Importantly the event clearly highlighted how the LeDeR programme should effect change and make an identifiable difference to the lives of people with learning disabilities and their families. It also stressed the importance of including and involving families and carers as a crucial part of the review process. Involving families and carers in the review process makes the person real – helping us all remember and understand who the person was and what they meant to their family.
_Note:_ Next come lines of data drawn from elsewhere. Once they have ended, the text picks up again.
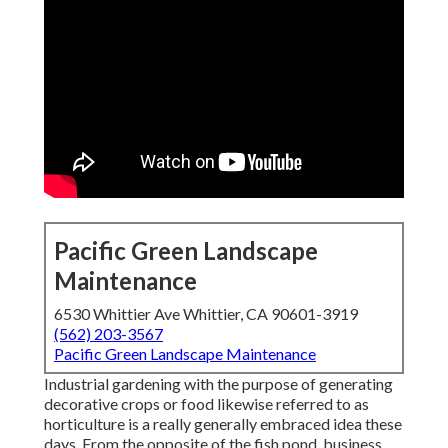
Pacific Green Landscape
Maintenance
6530 Whittier Ave Whittier, CA 90601-3919
(562) 203-3567
Pacific Green Landscape Maintenance
Industrial gardening with the purpose of generating
decorative crops or food likewise referred to as
horticulture is a really generally embraced idea these
days. From the opposite of the fish pond, business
Jan Sunman from Oxfordshire Family Support Network inspired attendees with the story of her daughter Katy, who sadly died prematurely aged 25, and explained why reviewing the deaths of individuals with a learning disability is so important. Families and carers may have concerns and questions, but they may also hold vital information, for example, insights to help shape action plans and an understanding of the interactions between health and social care to identify any areas where system change is required.

Jan Sunman from Oxfordshire Family Support Network

Jan Sunman from Oxfordshire Family Support Network

Reflecting on the event Robert Tunmore, LeDeR Regional Coordinator, said: ‘over the coming months, local health and social care services will start to set up systems which help us better understand what happened prior to an individual dying – either immediately before, or months, even years before their death. Undertaking reviews allows us to explore whether, if care had been delivered differently, or circumstances had been altered, the outcome may have been different – reducing premature mortality.’

The LeDeR programme is being delivered by the Norah Fry Research Centre at the University of Bristol, commissioned by the Healthcare Quality Improvement Partnership  (HQIP) on behalf NHS England.

Dr Pauline Heslop, Programme Lead, explains how ‘importantly, this is not an investigation; it is about individuals and organisations being able to learn lessons from the past. Mortality reviews should be a trusted, safe experience that encourages honesty, transparency and the sharing of information.

Health and social care professionals who wish to know more about the LeDeR programme can visit the website where further resources and information are available’.

LeDeR is one of a raft of NHS England programmes designed to ensure that people with learning disabilities get the support and services they need, including plans to ensure more people are cared for in their communities instead of institutions, and work to drive up the uptake of Annual Health Checks and cancer screening, to spot and address the signs of ill health sooner.